Context Guard + Permissions + Persistence + Cache

This group contains the cross-cutting safety and durability plugins: protecting context windows from overflow, gating tool actions through a permission policy, persisting data across restarts, and caching responses.

When to reach for this

Your agent runs long conversations and you need automatic context-window management (truncation, summarization, fact extraction) before hitting the model’s context limit.
You want to enforce a policy over what tools can access (files, URLs, shell commands) — equivalent to OpenAI Agents SDK guardrails.
You want conversation history or response data to survive process restarts.
You want to cache repetitive identical requests to save cost and latency.

Main exports

Context guard + measurer

Export	What it does
`ContextGuard`	Stateless engine that intercepts `onContextMeasure` hook events and routes each conversation to a compaction strategy when the context window fills.
`ContextMeasurer`	Counts tokens in the current conversation and emits `onContextMeasure` events. Plug into an `AgentLoop`.
`LayeredStrategy`	Compaction strategy: compress older history into a facts layer while preserving recent turns.
`TruncateStrategy`	Compaction strategy: drop oldest messages until within budget.
`CONTEXT_DEFAULTS`	Default thresholds for warning / critical / hard levels.

Permissions

Export	What it does
`PermissionPolicy`	Rule-based policy evaluator. Rules are matched in order; first match wins; no match = default deny.
`anyOfKind` / `fsGlob` / `shellGlob` / `urlPattern` / `memoryCategory`	Pre-built `TargetMatcher` factories for common access types.
`compileGlobs` / `globToRegex`	Glob helpers for building custom matchers.

Type-only: Rule, PermissionTarget, PermissionDecision.

Persistence

Export	What it does
`MemoryPersistence`	In-memory key/value store (default when no persistence config is passed to `createEngine`).
`FilePersistence`	File-backed store.

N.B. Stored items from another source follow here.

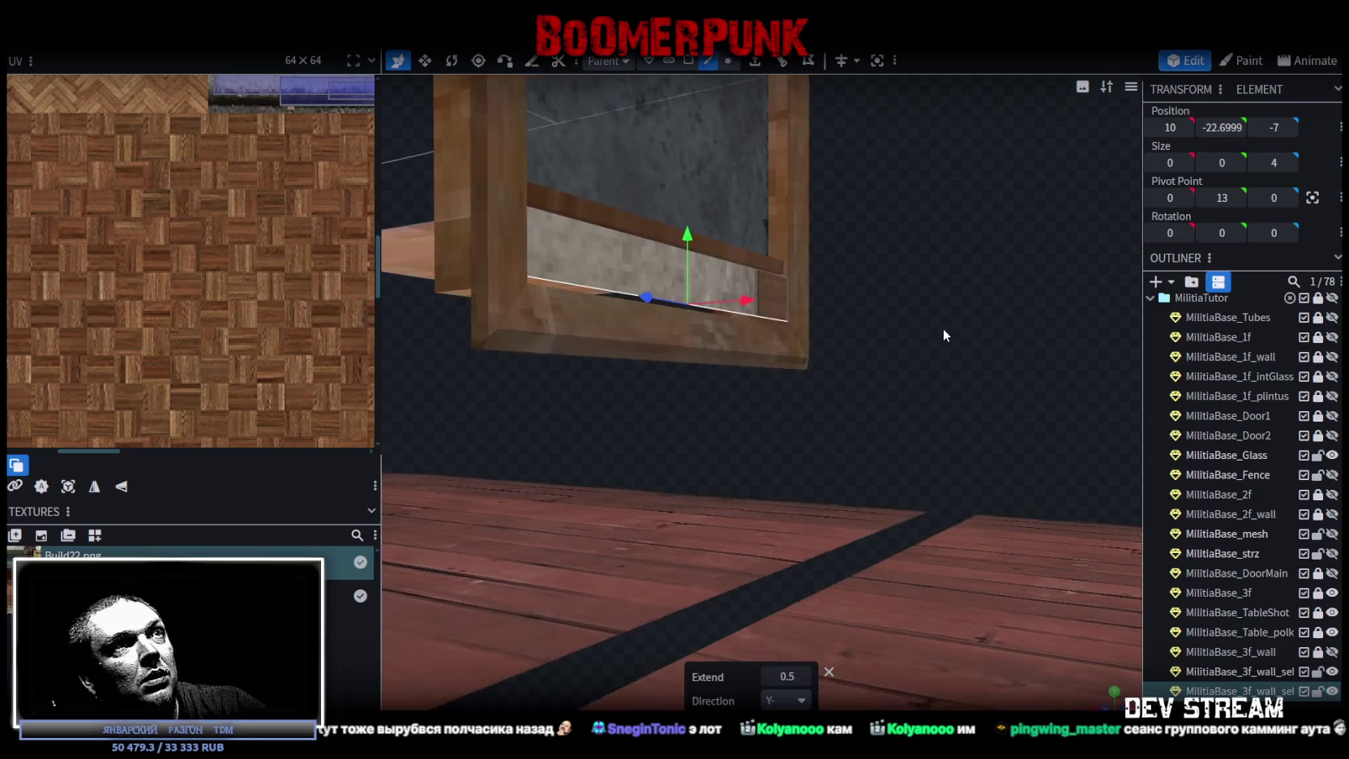
left_click(768, 678)
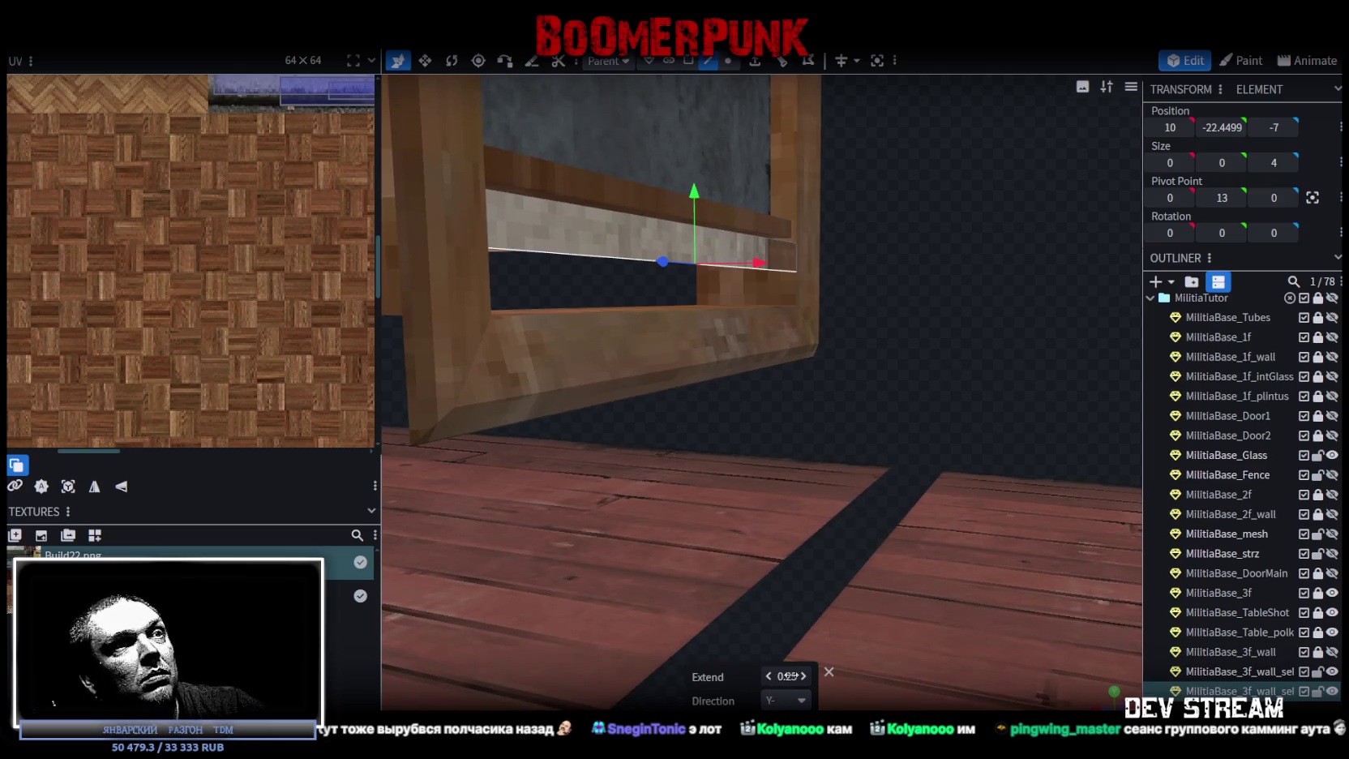
left_click(805, 675)
left_click(805, 675)
left_click(805, 675)
Extrude the side face in direction X- by 3.6, then select the slab's front face.
mouse_move(811, 660)
left_mouse_down()
mouse_move(980, 366)
mouse_move(999, 367)
mouse_move(911, 349)
mouse_move(938, 336)
left_mouse_up()
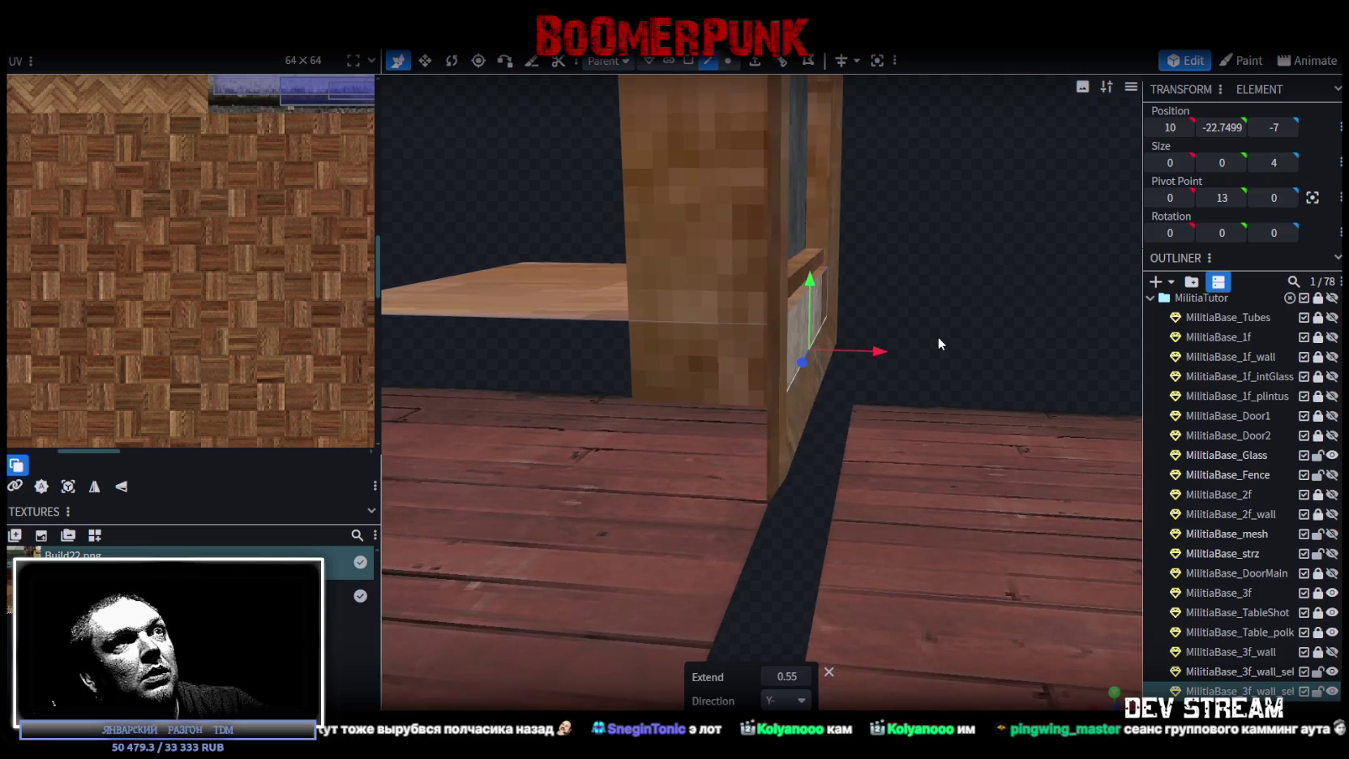
left_click(751, 65)
left_click(815, 702)
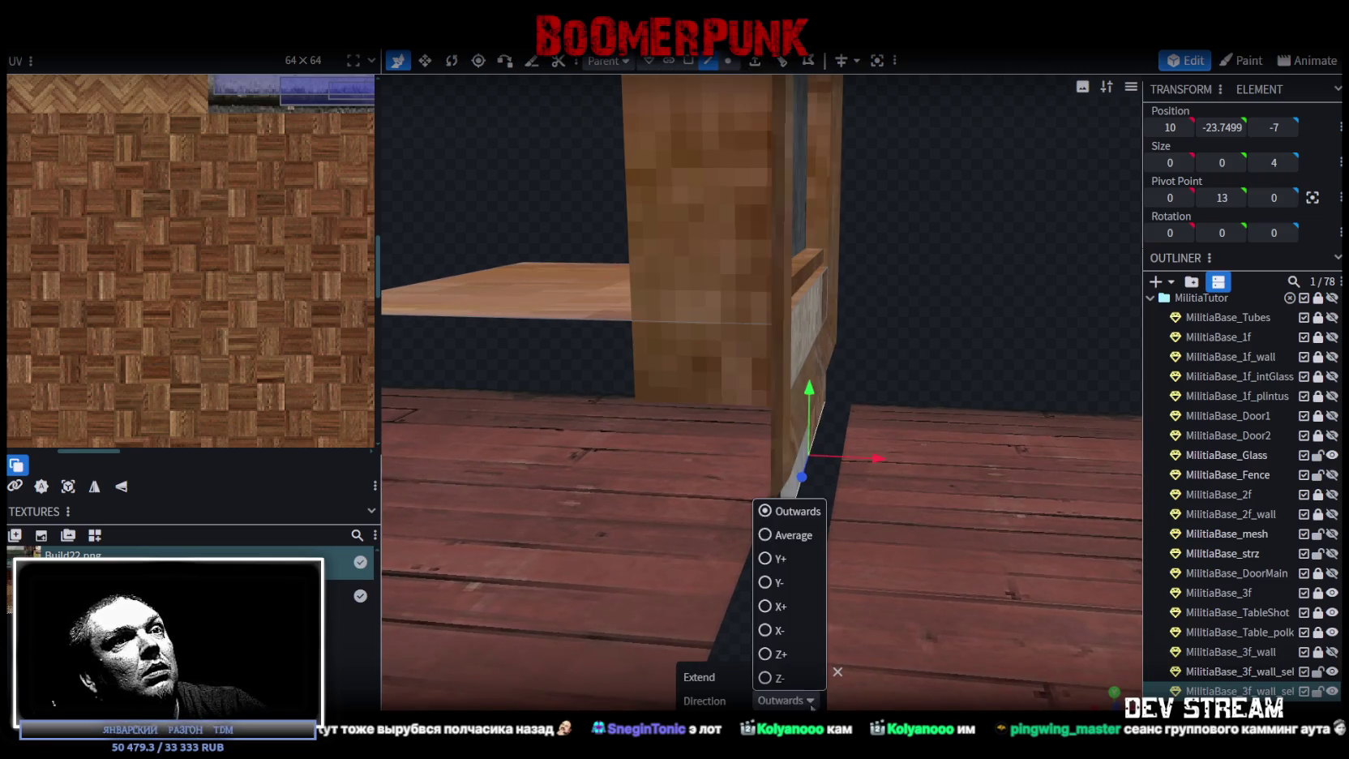
left_click(764, 631)
mouse_move(846, 453)
left_mouse_down()
mouse_move(978, 357)
mouse_move(957, 381)
left_mouse_up()
left_click(805, 678)
left_click(805, 677)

Each key maps to a JSON file in the configured directory.

Type-only: Persistence, FilePersistenceConfig.

Cache

Export	What it does
`Cache`	Response cache plugin. Keyed by a hash of the normalized request. Plugs into `createEngine({ cache: ... })`.
`MemoryCacheStore`	In-memory cache backend.
`FileCacheStore`	File-backed cache backend.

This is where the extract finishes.